### [Your instructions]
Render the portion of the listing that begins with the line containing "Avoid memorized phrases" and continues through the end of the listing as a Markdown table with the columns "Row" and "Text", placing one line per row with its sequential number. Omit blank lines and leave the pictures out.

### [Data records]
--- --- ---
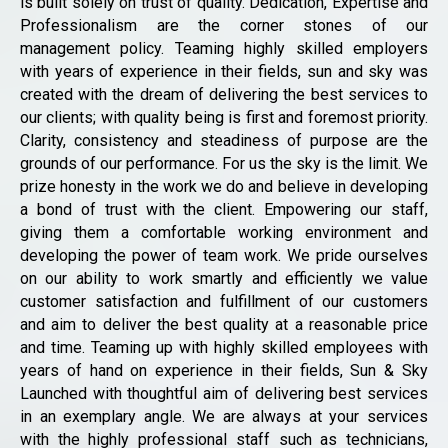
is built solely on trust of quality. Dedication, Expertise and
Professionalism are the corner stones of our
management policy. Teaming highly skilled employers
with years of experience in their fields, sun and sky was
created with the dream of delivering the best services to
our clients; with quality being is first and foremost priority.
Clarity, consistency and steadiness of purpose are the
grounds of our performance. For us the sky is the limit. We
prize honesty in the work we do and believe in developing
a bond of trust with the client. Empowering our staff,
giving them a comfortable working environment and
developing the power of team work. We pride ourselves
on our ability to work smartly and efficiently we value
customer satisfaction and fulfillment of our customers
and aim to deliver the best quality at a reasonable price
and time. Teaming up with highly skilled employees with
years of hand on experience in their fields, Sun & Sky
Launched with thoughtful aim of delivering best services
in an exemplary angle. We are always at your services
with the highly professional staff such as technicians,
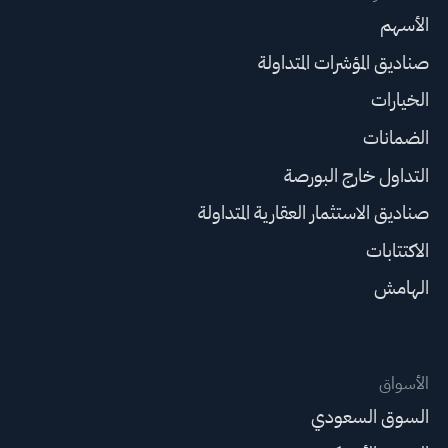
الأسهم
صناديق المؤشرات المتداولة
الخيارات
الضمانات
التداول خارج البورصة
صناديق الاستثمار العقارية المتداولة
الاكتتابات
الهامش
الأسواق
السوق السعودي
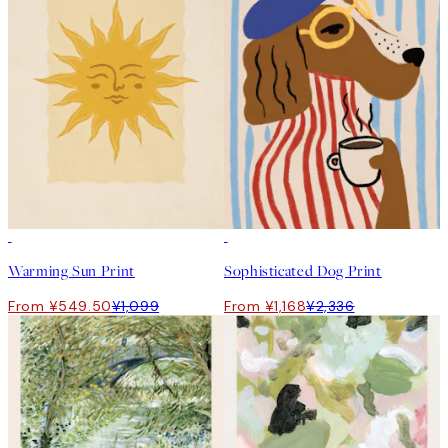
50%*
50%*
Warming Sun Print
Sophisticated Dog Print
From ¥549.50
¥1,099
From ¥1,168
¥2,336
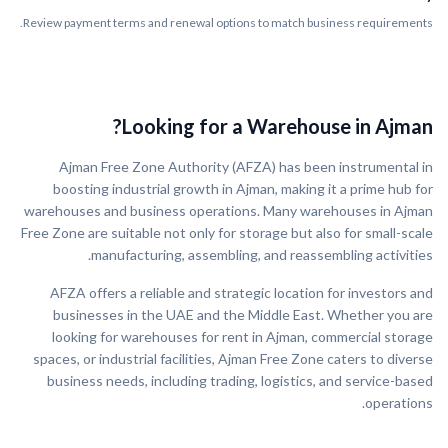
Review payment terms and renewal options to match business requirements.
Looking for a Warehouse in Ajman?
Ajman Free Zone Authority (AFZA) has been instrumental in
boosting industrial growth in Ajman, making it a prime hub for
warehouses and business operations. Many warehouses in Ajman
Free Zone are suitable not only for storage but also for small-scale
manufacturing, assembling, and reassembling activities.
AFZA offers a reliable and strategic location for investors and
businesses in the UAE and the Middle East. Whether you are
looking for warehouses for rent in Ajman, commercial storage
spaces, or industrial facilities, Ajman Free Zone caters to diverse
business needs, including trading, logistics, and service-based
operations.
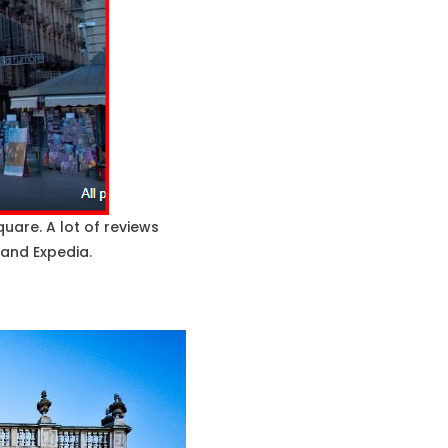
uare. A lot of reviews
 and Expedia.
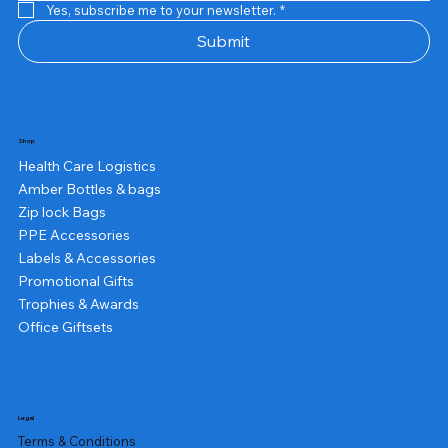
Yes, subscribe me to your newsletter.
*
Submit
Shop
Health Care Logistics
Amber Bottles & bags
Zip lock Bags
PPE Accessories
Labels & Accessories
Promotional Gifts
Trophies & Awards
Office Giftsets
Legal
Terms & Conditions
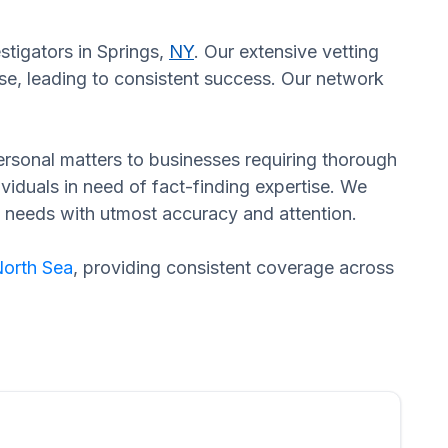
stigators in Springs,
NY
. Our extensive vetting
se, leading to consistent success. Our network
 personal matters to businesses requiring thorough
dividuals in need of fact-finding expertise. We
d needs with utmost accuracy and attention.
orth Sea
, providing consistent coverage across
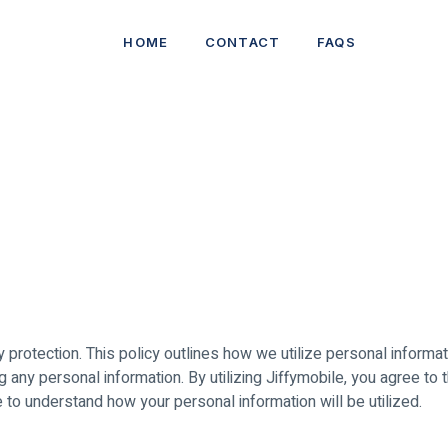
HOME
CONTACT
FAQS
cy protection. This policy outlines how we utilize personal informa
ng any personal information. By utilizing Jiffymobile, you agree to 
te to understand how your personal information will be utilized.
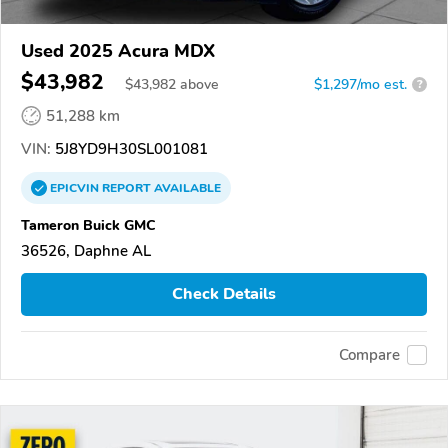
Used 2025 Acura MDX
$43,982
$
43,982
above
$1,297/mo est.
?
51,288 km
VIN:
5J8YD9H30SL001081
EPICVIN
REPORT
AVAILABLE
Tameron Buick GMC
36526, Daphne AL
Check Details
Compare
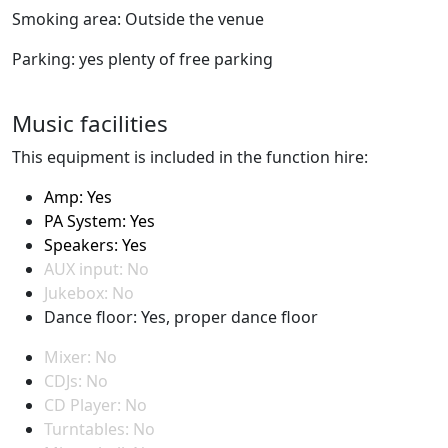
Smoking area: Outside the venue
Parking: yes plenty of free parking
Music facilities
This equipment is included in the function hire:
Amp: Yes
PA System: Yes
Speakers: Yes
AUX input: No
Jukebox: No
Dance floor: Yes, proper dance floor
Mixer: No
CDJs: No
CD Player: No
Turntables: No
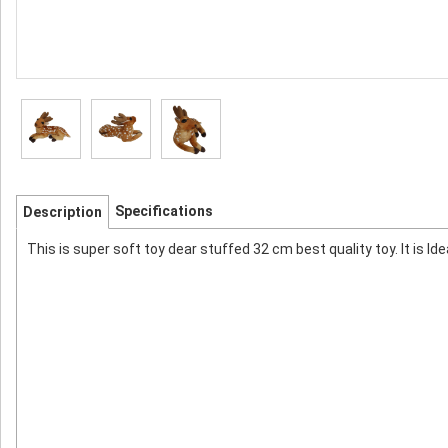
Specifications
Description
This is super soft toy dear stuffed 32 cm best quality toy. It is Ide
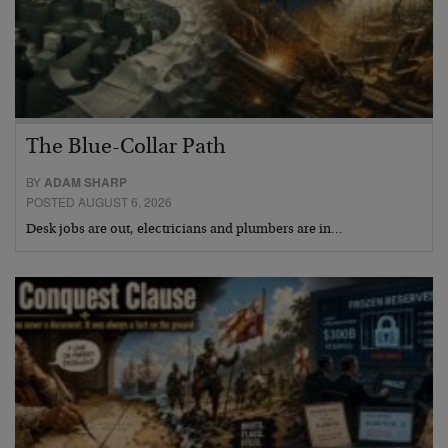
The Blue-Collar Path
BY
ADAM SHARP
POSTED AUGUST 6, 2026
Desk jobs are out, electricians and plumbers are in…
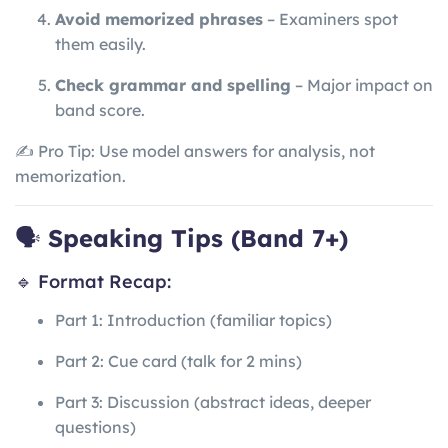
Avoid memorized phrases
– Examiners spot
them easily.
Check grammar and spelling
– Major impact on
band score.
✍️ Pro Tip: Use model answers for analysis, not
memorization.
🗣️
Speaking Tips (Band 7+)
🔹 Format Recap:
Part 1: Introduction (familiar topics)
Part 2: Cue card (talk for 2 mins)
Part 3: Discussion (abstract ideas, deeper
questions)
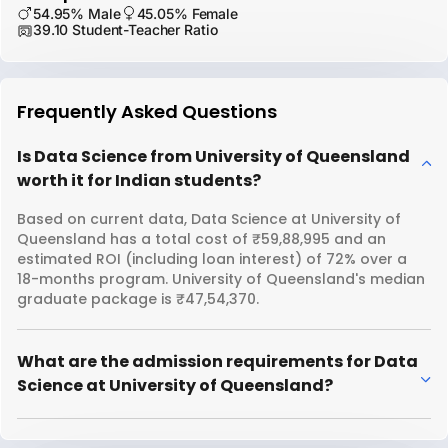
54.95% Male
45.05% Female
39.10 Student-Teacher Ratio
Frequently Asked Questions
Is Data Science from University of Queensland
worth it for Indian students?
Based on current data, Data Science at University of
Queensland has a total cost of ₹59,88,995 and an
estimated ROI (including loan interest) of 72% over a
18-months program. University of Queensland's median
graduate package is ₹47,54,370.
What are the admission requirements for Data
Science at University of Queensland?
--- --- ---
### [Output for this task]
| Row | Text |
|---|---|
| 1 | Avoid memorized phrases |
| 2 | – Examiners spot |
| 3 | them easily. |
| 4 | Check grammar and spelling |
| 5 | – Major impact on |
| 6 | band score. |
| 7 | ✍️ Pro Tip: Use model answers for analysis, not |
| 8 | memorization. |
| 9 | 🗣️ |
| 10 | Speaking Tips (Band 7+) |
| 11 | 🔹 Format Recap: |
| 12 | Part 1: Introduction (familiar topics) |
| 13 | Part 2: Cue card (talk for 2 mins) |
| 14 | Part 3: Discussion (abstract ideas, deeper |
| 15 | questions) |
| 16 | 54.95% Male |
| 17 | 45.05% Female |
| 18 | 39.10 Student-Teacher Ratio |
| 19 | Frequently Asked Questions |
| 20 | Is Data Science from University of Queensland |
| 21 | worth it for Indian students? |
| 22 | Based on current data, Data Science at University of |
| 23 | Queensland has a total cost of ₹59,88,995 and an |
| 24 | estimated ROI (including loan interest) of 72% over a |
| 25 | 18-months program. University of Queensland's median |
| 26 | graduate package is ₹47,54,370. |
| 27 | What are the admission requirements for Data |
| 28 | Science at University of Queensland? |